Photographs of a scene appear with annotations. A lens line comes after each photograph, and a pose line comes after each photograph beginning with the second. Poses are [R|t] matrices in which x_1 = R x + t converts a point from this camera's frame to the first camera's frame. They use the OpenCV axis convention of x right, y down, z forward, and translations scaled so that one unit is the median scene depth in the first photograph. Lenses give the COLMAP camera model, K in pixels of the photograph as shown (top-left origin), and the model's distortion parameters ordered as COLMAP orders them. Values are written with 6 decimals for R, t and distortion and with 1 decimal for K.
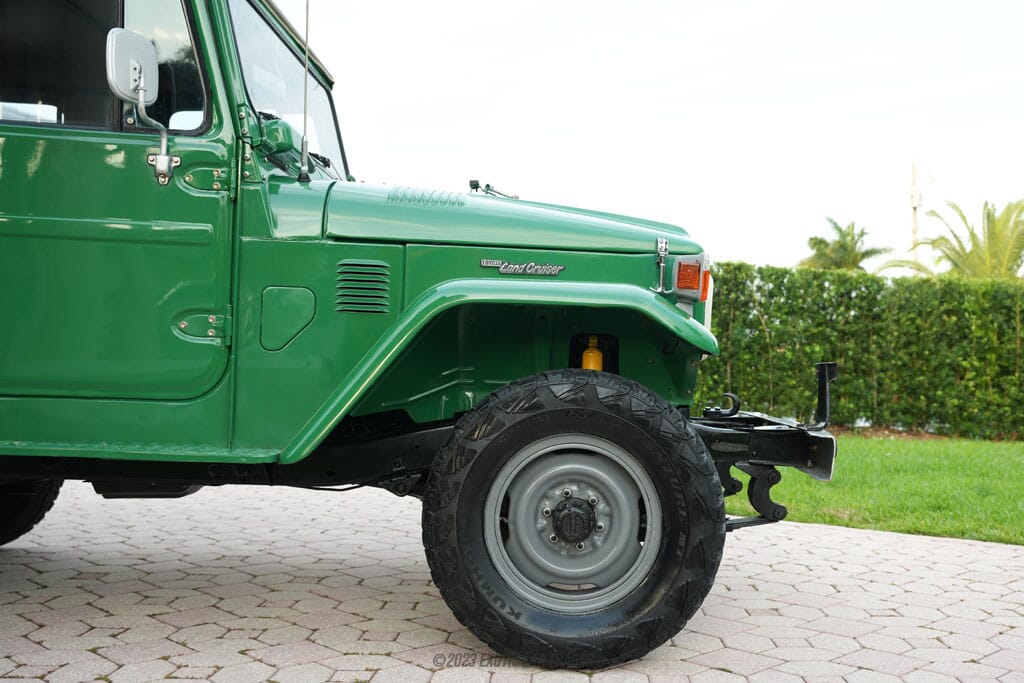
lens RADIAL K [[914.6, 0, 512.0], [0, 914.6, 341.5], [0, 0, 1]] dist [-0.073037, 0.105912]
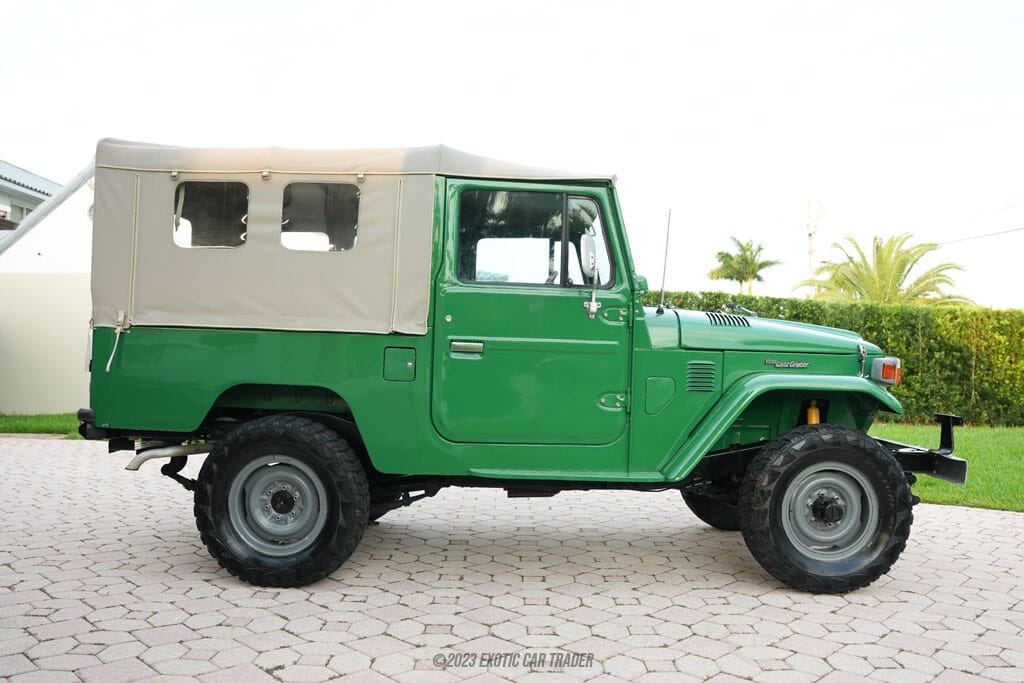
lens RADIAL K [[717.9, 0, 510.5], [0, 717.9, 324.6], [0, 0, 1]] dist [-0.130432, 0.083617]
pose [[0.999979, -0.001519, 0.006222, -0.465116], [0.001663, 0.999728, -0.023274, -0.111375], [-0.006185, 0.023283, 0.999710, -0.298663]]
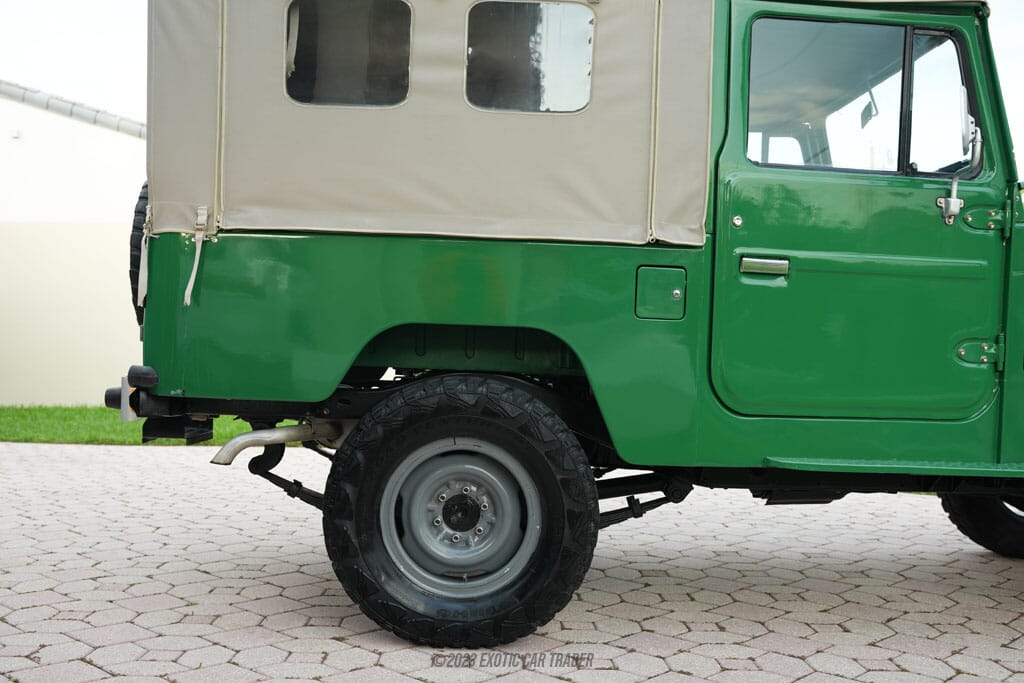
lens RADIAL K [[914.6, 0, 512.0], [0, 914.6, 341.5], [0, 0, 1]] dist [-0.073037, 0.105912]
pose [[0.999921, 0.000511, 0.012531, -0.789775], [-0.000805, 0.999725, 0.023450, -0.048422], [-0.012515, -0.023458, 0.999646, -0.079618]]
★ ★ ★ ★ ★ ★ ★
# Task item
Return every line above exactly, omitting images.

# Output for this exercise
Photographs of a scene appear with annotations. A lens line comes after each photograph, and a pose line comes after each photograph beginning with the second. Poses are [R|t] matrices in which x_1 = R x + t converts a point from this camera's frame to the first camera's frame. They use the OpenCV axis convention of x right, y down, z forward, and translations scaled so that one unit is the median scene depth in the first photograph. Lenses give the COLMAP camera model, K in pixels of the photograph as shown (top-left origin), and the model's distortion parameters ordered as COLMAP orders them. Values are written with 6 decimals for R, t and distortion and with 1 decimal for K.
lens RADIAL K [[914.6, 0, 512.0], [0, 914.6, 341.5], [0, 0, 1]] dist [-0.073037, 0.105912]
lens RADIAL K [[717.9, 0, 510.5], [0, 717.9, 324.6], [0, 0, 1]] dist [-0.130432, 0.083617]
pose [[0.999979, -0.001519, 0.006222, -0.465116], [0.001663, 0.999728, -0.023274, -0.111375], [-0.006185, 0.023283, 0.999710, -0.298663]]
lens RADIAL K [[914.6, 0, 512.0], [0, 914.6, 341.5], [0, 0, 1]] dist [-0.073037, 0.105912]
pose [[0.999921, 0.000511, 0.012531, -0.789775], [-0.000805, 0.999725, 0.023450, -0.048422], [-0.012515, -0.023458, 0.999646, -0.079618]]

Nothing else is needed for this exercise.